(Task inputs)
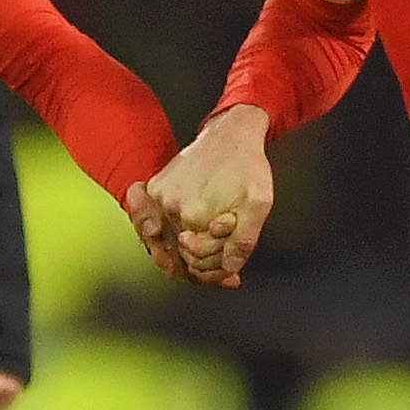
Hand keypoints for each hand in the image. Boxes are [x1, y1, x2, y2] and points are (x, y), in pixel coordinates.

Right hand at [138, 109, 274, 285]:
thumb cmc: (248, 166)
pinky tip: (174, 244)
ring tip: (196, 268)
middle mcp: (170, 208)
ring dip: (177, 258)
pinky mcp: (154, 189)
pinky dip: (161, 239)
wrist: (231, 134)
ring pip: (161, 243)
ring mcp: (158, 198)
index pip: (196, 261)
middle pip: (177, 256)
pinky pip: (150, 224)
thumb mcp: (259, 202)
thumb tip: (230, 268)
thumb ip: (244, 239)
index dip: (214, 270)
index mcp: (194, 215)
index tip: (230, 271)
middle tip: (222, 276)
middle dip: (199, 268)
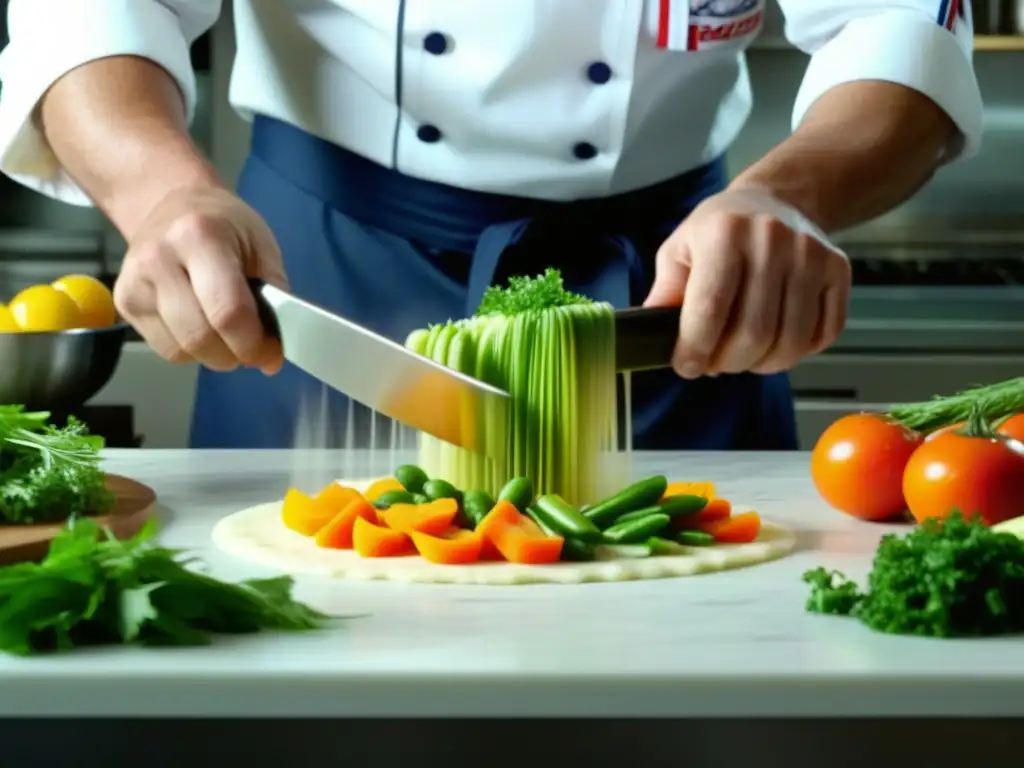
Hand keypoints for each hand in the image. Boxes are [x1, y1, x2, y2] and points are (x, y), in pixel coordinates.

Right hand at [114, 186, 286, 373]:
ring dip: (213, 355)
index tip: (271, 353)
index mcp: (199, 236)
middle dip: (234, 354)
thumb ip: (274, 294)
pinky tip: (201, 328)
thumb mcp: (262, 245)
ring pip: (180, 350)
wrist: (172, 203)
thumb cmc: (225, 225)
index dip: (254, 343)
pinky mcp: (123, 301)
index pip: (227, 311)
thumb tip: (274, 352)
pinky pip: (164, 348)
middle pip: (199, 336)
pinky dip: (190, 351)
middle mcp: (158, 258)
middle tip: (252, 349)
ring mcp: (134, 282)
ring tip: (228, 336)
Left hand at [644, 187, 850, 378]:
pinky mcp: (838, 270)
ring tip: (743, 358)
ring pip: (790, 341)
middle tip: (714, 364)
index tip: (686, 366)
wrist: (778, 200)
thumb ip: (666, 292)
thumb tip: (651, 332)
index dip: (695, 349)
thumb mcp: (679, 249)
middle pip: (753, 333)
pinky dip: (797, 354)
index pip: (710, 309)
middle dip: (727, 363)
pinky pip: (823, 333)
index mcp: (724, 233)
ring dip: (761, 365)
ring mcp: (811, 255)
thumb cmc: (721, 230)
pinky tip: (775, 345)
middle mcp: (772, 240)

(Task objective)
The first line of the listing through the line with "ring pip: (161, 243)": repeat exactly that span and nothing more, skipping pictures.

(Response to the task)
Hand keypoints for each hand in the image. Boxes are [x1, y1, x2, y2] and points are (x, y), in pixel coordinates.

Right hand at [138, 109, 274, 285]:
thumb cmc: (248, 166)
pinky tip: (174, 244)
ring tip: (196, 268)
middle mcp: (170, 208)
ring dip: (177, 258)
pinky mcp: (154, 189)
pinky dip: (161, 239)
wrist: (231, 134)
ring pip: (161, 243)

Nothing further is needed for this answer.